Income mobility is pretty much the core of the “American dream,” the idea that people who begin their lives with little can work hard and improve their lot. But such depends on where you live. Some cities and neighborhoods are much more amenable to income mobility than others.
So check this out:
(Note: The chart shows the effect on boys whose parents have incomes in the bottom quarter. The effect is pretty much the same for girls.)
Via Kevin Drum at Mother Jones, the chart is from a working paper he tracked down that examines the effect of low-income children moving to different (“better”) neighborhoods. Of all the factors that were studied, commute time was the most significant, eclipsing even things like crime rates, parent incomes, social capital, and segregation.
Why might that be? Drum doesn’t have any clear answers. The erosion of family time by long distance daily travel certainly seems like a bad idea!
What do you think?
The Chetty paper cited by Drum is the second in a series of papers; the first paper discusses these relationships in greater detail.
The likely cause, in a nutshell: commute time is most likely a proxy for racial and economic segregation, which in turn deprives families of jobs and other resources they need to overcome intergenerational poverty. Areas with greater commute times tend to be characterized by high degrees of segregation and sprawl; in other words, they tend to be characterized by living patterns in which poor families are not geographically proximate to various sources of economic opportunity.
See this passage (from http://qje.oxfordjournals.org/content/129/4/1553.full): “Another mechanism by which segregation may diminish upward mobility is through spatial mismatch in access to jobs (Kain 1968; Kasarda 1989; Wilson 1996). We explore this mechanism in column (6) by correlating upward mobility with the fraction of individuals who commute less than 15 minutes to work in the CZ, based on data from the 2000 census. Areas with less sprawl (shorter commutes) have significantly higher rates of upward mobility; the correlation between commute times and upward mobility is 0.605. Column (7) shows that commute times remain a significant predictor of upward mobility in a multivariable regression but income segregation does not.
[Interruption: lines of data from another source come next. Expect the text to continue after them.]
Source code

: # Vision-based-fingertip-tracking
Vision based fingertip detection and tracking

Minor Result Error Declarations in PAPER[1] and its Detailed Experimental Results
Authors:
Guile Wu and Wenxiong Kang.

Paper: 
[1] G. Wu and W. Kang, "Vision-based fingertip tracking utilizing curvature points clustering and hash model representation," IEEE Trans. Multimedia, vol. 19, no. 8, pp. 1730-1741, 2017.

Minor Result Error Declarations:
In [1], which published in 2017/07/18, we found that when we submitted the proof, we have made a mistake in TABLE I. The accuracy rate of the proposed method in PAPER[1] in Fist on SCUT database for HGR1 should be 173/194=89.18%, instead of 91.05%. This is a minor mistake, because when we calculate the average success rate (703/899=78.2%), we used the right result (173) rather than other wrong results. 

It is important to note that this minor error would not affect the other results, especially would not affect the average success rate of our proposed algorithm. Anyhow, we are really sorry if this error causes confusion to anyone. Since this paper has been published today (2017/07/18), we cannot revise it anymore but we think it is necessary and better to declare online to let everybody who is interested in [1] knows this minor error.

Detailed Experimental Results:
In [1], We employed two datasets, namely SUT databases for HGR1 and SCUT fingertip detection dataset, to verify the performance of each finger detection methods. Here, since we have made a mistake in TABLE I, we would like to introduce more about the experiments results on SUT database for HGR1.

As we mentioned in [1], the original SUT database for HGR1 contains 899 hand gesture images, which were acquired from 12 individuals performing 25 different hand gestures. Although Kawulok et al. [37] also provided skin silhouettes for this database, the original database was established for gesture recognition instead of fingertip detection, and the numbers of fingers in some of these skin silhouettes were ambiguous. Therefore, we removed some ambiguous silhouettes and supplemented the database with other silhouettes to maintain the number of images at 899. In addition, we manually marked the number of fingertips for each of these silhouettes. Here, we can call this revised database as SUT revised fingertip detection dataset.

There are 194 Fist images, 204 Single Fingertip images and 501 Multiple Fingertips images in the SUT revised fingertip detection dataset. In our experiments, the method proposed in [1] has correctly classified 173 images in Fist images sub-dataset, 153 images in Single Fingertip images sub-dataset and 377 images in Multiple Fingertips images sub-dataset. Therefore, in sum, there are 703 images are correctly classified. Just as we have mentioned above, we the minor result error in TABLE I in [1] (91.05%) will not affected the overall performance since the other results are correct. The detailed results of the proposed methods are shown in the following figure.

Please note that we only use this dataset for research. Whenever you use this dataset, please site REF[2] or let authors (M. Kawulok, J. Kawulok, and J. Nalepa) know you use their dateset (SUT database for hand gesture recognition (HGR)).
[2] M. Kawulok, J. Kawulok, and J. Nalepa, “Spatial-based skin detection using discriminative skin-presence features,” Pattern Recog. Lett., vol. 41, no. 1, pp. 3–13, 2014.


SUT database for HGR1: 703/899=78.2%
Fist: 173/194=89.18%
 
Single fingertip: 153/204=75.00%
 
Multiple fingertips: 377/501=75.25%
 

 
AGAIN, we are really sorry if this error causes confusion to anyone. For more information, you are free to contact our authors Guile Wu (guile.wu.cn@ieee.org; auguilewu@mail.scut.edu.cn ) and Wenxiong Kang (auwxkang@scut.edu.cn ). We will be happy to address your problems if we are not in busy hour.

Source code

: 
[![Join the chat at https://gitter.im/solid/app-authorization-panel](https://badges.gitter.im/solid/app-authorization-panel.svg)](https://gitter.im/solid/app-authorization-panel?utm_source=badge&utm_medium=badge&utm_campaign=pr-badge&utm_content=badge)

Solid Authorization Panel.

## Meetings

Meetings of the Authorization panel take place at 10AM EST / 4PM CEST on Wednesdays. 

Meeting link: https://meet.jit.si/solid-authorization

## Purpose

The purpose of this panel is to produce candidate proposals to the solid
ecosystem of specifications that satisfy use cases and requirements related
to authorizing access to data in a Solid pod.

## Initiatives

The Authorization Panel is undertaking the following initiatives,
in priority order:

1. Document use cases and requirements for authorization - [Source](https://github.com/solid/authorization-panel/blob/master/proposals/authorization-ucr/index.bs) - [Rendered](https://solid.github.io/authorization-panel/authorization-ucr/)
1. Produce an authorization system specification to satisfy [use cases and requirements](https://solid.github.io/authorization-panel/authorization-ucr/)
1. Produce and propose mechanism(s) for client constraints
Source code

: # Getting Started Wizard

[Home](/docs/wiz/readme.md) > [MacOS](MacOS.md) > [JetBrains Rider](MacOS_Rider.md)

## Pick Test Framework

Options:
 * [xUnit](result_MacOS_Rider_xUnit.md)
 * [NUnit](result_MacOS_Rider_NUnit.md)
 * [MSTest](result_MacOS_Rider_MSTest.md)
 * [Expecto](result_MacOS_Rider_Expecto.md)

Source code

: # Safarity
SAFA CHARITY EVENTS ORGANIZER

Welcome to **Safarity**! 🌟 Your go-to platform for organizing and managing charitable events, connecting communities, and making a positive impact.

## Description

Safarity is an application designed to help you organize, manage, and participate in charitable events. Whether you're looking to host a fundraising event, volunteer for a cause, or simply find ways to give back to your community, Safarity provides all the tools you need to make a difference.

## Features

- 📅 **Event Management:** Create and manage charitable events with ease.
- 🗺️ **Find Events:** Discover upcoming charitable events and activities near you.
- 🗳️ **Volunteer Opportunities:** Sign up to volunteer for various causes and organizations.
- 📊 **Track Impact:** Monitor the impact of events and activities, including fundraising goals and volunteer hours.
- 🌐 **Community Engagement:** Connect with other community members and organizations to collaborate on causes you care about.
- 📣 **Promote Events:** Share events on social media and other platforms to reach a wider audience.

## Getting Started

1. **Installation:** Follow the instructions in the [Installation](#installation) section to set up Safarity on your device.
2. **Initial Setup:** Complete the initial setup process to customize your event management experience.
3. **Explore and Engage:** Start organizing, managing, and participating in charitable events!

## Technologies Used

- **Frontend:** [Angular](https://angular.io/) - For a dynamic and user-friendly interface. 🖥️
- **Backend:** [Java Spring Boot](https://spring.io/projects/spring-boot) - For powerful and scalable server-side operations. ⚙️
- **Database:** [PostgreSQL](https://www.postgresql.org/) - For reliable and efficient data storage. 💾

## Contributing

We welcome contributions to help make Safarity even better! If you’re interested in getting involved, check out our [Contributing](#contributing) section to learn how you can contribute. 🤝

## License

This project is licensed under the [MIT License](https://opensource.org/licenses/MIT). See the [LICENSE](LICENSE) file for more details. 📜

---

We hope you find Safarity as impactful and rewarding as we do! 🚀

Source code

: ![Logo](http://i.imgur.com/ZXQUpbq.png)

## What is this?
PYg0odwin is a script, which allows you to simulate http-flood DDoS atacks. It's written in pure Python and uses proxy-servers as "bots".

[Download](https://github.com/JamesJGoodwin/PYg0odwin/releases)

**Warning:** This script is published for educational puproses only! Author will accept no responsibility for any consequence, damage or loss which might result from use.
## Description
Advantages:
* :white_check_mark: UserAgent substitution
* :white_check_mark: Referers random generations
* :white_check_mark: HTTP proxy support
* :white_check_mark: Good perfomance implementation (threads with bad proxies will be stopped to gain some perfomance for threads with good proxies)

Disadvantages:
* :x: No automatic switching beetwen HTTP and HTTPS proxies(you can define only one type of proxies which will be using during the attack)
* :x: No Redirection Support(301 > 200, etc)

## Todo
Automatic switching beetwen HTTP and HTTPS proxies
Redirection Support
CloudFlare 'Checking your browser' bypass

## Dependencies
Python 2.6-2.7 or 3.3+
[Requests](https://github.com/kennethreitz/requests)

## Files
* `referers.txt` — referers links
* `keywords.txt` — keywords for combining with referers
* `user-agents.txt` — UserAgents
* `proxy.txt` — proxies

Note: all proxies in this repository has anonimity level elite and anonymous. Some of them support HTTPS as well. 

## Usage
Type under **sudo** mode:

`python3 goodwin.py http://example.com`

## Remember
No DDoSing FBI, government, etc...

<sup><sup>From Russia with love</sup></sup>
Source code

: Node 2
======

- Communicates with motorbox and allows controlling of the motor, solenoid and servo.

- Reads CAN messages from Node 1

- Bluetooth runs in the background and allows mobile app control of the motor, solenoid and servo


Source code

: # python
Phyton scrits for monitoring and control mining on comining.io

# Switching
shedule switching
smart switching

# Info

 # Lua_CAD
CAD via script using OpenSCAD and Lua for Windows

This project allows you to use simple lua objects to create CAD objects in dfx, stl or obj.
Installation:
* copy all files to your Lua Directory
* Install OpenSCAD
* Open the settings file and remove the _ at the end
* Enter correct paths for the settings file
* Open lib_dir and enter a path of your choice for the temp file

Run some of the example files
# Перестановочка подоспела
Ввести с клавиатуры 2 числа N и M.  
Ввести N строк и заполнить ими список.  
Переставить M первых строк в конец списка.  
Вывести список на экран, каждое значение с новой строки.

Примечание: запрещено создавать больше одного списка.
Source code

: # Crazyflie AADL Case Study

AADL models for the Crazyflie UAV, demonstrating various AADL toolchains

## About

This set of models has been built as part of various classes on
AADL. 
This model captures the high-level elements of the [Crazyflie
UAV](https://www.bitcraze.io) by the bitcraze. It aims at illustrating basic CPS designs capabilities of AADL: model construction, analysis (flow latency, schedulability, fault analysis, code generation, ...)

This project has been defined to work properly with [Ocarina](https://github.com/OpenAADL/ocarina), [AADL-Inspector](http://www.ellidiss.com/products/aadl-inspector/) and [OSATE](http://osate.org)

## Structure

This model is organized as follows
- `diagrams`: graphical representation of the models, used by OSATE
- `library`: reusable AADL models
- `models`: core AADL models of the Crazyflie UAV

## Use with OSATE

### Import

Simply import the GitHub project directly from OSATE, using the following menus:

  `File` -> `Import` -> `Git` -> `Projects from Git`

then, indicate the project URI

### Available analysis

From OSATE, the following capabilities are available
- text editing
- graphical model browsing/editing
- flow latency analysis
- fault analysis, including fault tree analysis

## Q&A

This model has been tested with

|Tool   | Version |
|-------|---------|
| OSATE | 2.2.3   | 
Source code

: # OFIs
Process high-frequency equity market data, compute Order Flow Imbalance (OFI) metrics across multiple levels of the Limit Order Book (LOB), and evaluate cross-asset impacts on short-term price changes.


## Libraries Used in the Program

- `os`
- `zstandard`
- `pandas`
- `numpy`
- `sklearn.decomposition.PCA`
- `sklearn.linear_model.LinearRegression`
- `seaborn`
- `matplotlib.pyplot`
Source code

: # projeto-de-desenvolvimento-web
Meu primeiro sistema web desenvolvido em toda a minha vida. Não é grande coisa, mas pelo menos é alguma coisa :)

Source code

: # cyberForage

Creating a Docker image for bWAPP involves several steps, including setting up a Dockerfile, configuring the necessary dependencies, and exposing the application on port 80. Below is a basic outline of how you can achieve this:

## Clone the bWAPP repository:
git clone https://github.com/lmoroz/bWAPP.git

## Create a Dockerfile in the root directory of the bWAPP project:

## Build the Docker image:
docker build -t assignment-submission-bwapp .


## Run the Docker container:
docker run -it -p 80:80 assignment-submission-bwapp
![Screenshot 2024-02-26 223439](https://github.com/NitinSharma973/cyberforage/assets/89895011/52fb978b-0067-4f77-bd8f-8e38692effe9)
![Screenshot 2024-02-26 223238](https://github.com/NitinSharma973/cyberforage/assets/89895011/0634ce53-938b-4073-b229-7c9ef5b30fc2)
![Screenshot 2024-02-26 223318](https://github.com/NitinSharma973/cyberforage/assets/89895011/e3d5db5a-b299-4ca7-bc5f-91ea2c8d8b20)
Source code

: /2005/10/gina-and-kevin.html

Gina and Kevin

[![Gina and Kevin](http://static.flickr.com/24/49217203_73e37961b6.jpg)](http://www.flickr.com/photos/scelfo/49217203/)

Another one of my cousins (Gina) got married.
These results are consistent with the view that the negative effects of segregation may operate by making it more difficult to reach jobs or other resources that facilitate upward mobility.”
In the Twin Cities, lengthy commute time doesn’t even have to equal long distance travel- someone from Mac Groveland or Highland Park could drive to a job in about 20 minutes where someone taking transit from the same area would get to the same job location in about 40 minutes.